“Because that’s the way we’ve always done it.”
Business magazines. YouTube videos. Seminars. They all present this response to the question “Why do you do things this way?” as the bleeding fish that a shark of a business leader must viciously attack and eviscerate.
I kind of agree and I kind of disagree.
“Because that’s the way we’ve always done it” implies that the person performing a task has no freakin’ clue why they are brainlessly doing what they are doing. And, if that’s the case, then the task is fair game for analysis and improvement by an incoming leader.
But, I’ve seen enough new leaders set their organizations back years by reacting to this question by making change for the sake of change. They simply assume that there could be no reason whatsoever why processes are the way they are instead of being the way the new leader thinks they should be.
While “Because that’s the way we’ve always done it” is pretty much the wrong answer to the question, I personally feel that “Why do you do things this way?” is the wrong question!
It’s lazy. It’s surface-level. It shows no creativity and no intelligence.
If a new leader really wants deep insights, here are better questions to ask:
- What results are we getting from this process?
- What are the characteristics – especially the non-obvious characteristics – of this process that you feel make it successful at getting results?
- What other processes were tried before the current process and what makes the current process better than those?
- There are certain aspects of this process that, if changed, could ruin the results the process is getting.

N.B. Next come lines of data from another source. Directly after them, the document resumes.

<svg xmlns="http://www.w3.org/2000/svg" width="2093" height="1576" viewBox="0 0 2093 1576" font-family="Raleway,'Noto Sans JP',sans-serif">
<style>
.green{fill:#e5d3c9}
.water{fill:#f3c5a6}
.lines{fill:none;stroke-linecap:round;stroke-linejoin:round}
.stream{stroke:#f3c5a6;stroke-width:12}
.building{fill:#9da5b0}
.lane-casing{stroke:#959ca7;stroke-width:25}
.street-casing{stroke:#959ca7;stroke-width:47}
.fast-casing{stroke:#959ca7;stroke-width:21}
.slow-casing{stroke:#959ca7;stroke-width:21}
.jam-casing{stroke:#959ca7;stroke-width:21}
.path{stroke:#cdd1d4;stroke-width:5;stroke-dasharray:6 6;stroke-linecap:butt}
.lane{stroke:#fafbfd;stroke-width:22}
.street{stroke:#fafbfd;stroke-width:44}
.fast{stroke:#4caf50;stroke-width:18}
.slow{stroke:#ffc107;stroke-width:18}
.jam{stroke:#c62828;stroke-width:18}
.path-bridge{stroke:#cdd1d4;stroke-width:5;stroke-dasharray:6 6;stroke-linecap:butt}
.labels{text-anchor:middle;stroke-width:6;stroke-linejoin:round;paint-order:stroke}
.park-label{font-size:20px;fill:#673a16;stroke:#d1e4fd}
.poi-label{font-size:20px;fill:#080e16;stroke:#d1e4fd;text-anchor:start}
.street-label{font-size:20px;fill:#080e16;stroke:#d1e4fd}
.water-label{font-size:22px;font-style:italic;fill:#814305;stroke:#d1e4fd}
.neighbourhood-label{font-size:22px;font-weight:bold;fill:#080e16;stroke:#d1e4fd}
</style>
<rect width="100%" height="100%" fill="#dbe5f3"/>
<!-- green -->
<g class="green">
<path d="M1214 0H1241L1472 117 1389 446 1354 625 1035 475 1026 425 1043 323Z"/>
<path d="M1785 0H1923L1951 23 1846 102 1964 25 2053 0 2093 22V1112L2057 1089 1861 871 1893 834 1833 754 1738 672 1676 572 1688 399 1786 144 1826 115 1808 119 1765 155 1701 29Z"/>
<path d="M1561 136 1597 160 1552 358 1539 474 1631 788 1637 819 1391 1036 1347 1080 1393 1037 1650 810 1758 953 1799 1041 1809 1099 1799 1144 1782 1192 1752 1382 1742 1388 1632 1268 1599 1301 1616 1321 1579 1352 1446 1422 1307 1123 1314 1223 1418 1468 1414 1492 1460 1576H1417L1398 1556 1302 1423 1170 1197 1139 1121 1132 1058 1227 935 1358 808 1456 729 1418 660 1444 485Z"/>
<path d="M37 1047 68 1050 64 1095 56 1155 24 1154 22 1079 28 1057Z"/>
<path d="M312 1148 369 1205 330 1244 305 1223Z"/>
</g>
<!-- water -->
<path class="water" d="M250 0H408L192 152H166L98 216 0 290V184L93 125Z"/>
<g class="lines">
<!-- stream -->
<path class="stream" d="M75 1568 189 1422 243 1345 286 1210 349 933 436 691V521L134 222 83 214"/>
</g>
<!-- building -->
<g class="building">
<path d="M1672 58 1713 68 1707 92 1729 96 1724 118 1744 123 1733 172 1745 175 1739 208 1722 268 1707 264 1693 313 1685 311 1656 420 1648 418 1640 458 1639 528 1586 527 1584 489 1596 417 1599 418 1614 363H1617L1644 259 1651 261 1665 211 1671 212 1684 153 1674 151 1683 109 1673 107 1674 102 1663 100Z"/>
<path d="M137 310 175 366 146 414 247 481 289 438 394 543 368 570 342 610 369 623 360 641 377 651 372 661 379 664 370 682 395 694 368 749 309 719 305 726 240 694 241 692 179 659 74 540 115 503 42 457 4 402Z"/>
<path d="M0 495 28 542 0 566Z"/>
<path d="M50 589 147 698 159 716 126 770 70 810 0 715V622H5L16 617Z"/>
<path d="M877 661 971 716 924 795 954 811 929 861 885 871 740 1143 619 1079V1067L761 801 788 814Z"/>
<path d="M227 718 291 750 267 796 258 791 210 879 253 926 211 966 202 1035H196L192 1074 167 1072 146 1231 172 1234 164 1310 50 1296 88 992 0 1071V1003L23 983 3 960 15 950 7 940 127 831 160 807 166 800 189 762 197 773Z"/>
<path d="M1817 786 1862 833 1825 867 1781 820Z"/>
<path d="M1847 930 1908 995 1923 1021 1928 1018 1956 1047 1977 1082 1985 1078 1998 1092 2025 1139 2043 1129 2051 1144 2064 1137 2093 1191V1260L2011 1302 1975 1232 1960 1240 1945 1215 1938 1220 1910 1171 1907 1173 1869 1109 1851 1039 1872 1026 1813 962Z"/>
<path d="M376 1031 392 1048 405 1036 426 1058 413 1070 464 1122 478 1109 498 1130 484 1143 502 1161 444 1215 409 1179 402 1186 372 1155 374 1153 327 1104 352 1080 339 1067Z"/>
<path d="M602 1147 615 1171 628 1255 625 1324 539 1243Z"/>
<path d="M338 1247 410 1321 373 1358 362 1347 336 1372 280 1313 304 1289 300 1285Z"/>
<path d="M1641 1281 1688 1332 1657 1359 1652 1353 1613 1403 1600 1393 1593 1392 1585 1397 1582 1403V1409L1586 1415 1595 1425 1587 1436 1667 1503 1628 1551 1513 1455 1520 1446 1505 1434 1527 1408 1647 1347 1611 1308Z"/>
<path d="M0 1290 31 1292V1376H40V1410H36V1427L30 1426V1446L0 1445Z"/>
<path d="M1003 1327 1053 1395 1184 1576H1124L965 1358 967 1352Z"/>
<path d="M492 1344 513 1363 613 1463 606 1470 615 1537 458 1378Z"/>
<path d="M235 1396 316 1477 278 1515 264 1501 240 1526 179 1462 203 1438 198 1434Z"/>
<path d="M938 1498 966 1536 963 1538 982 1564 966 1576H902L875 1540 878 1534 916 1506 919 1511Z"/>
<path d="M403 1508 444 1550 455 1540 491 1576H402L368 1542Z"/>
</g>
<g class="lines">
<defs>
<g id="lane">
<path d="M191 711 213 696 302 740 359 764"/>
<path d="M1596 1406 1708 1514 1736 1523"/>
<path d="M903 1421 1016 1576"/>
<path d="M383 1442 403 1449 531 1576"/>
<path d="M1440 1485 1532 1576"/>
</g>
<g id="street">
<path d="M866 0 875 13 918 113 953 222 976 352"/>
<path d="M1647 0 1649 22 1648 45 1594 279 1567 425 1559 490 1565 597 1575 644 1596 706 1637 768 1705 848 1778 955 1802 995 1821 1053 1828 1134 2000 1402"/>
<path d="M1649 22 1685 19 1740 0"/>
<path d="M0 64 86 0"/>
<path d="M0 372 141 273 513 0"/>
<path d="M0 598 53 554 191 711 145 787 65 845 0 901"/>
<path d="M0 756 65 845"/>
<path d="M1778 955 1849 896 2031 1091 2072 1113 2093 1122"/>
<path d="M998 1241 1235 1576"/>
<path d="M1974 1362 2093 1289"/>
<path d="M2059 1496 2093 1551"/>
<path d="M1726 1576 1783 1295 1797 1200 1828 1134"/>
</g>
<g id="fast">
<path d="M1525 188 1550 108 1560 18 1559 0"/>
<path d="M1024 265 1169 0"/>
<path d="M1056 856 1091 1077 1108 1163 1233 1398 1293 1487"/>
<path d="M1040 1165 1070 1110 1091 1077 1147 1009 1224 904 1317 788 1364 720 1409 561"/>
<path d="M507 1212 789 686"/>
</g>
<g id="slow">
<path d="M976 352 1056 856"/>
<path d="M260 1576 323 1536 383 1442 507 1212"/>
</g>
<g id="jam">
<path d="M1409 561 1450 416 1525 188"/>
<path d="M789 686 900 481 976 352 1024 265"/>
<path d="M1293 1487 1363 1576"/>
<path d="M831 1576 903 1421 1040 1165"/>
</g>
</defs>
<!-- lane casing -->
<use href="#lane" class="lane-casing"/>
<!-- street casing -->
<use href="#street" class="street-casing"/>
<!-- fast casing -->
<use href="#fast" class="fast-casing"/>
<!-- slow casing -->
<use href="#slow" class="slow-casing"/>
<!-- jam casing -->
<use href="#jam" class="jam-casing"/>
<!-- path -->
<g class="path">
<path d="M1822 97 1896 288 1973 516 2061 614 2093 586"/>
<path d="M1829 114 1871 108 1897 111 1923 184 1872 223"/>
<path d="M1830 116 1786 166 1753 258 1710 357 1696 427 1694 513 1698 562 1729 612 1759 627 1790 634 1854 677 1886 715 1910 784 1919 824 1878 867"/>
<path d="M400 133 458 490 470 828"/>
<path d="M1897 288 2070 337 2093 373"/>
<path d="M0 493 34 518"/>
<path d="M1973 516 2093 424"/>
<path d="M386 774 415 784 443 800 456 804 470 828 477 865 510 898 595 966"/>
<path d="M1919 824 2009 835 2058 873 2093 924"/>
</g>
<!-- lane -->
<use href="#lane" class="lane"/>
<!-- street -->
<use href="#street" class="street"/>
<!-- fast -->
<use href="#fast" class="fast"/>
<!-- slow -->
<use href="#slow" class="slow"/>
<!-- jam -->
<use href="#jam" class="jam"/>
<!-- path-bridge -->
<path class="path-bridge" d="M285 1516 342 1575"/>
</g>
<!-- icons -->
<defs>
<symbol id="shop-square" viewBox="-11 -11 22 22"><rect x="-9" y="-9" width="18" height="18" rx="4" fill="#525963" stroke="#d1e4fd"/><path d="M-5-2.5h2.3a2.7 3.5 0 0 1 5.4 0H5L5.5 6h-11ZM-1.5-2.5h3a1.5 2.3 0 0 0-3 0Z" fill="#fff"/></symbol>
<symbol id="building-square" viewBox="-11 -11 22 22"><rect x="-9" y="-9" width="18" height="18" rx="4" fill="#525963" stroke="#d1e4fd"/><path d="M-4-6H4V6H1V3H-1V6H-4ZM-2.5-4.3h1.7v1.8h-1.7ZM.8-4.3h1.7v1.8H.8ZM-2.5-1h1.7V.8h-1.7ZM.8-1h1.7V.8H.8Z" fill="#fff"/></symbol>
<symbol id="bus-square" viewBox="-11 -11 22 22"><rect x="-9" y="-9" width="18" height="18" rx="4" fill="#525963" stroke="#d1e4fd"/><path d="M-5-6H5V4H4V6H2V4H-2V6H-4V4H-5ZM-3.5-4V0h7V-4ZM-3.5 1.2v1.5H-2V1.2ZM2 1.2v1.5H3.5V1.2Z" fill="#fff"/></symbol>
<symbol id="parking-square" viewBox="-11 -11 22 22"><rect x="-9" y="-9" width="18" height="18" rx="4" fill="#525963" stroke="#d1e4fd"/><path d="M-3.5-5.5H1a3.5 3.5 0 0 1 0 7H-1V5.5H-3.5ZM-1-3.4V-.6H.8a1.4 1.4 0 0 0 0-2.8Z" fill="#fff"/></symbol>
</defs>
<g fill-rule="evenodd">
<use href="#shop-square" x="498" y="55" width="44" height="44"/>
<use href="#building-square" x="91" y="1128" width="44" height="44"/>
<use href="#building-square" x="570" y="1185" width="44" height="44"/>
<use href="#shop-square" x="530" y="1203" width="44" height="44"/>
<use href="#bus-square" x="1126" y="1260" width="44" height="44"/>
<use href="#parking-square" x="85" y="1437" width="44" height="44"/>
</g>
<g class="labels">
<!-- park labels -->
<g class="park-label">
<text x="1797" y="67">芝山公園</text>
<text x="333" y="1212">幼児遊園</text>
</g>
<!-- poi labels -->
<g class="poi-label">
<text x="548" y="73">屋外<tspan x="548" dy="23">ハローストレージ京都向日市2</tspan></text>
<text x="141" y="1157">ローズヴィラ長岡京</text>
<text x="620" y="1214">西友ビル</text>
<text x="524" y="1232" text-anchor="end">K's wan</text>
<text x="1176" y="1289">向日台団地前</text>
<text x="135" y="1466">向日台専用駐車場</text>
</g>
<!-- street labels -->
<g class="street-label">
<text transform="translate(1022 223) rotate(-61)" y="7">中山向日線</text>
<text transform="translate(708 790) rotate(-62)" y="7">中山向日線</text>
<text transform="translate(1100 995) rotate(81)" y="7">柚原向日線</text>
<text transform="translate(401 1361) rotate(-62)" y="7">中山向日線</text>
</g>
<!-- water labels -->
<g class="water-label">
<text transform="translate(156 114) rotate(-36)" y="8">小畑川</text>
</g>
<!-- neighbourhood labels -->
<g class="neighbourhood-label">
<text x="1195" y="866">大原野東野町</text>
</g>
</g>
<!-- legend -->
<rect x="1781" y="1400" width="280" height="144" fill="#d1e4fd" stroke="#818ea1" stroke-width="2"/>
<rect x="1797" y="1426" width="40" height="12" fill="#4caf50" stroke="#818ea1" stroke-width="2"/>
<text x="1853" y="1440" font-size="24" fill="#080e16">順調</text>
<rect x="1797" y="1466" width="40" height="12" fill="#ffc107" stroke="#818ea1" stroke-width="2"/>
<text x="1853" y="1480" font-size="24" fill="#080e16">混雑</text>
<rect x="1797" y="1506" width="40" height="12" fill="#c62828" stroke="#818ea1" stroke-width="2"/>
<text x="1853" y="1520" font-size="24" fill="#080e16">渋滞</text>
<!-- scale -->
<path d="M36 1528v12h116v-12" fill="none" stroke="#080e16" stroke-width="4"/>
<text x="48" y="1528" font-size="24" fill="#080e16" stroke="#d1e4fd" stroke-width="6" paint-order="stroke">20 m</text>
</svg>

What are those aspects that we should be careful not to change?
- What aspects of the process do you feel could be changed to achieve better results?
- Is there any reason that those aspects were not already changed?
Can you envision how much more helpful the answers will be to these questions compared to “Why do you do things this way?” When asking deeper questions, a new leader will a more thorough understanding of processes so that changes will be made intelligently and not haphazardly.
Re-engineering processes that were “always done this way” is an almost an irresistible knee-jerk reaction that amateurish leaders have. They change things that may not need to be changed and often cause a veritable landslide of problems.
Good, confident leaders make intelligent changes. And good, confident leaders also know what to leave alone.
Just like employees shouldn’t do things because they were always done that way, new leaders shouldn’t change things just because they can.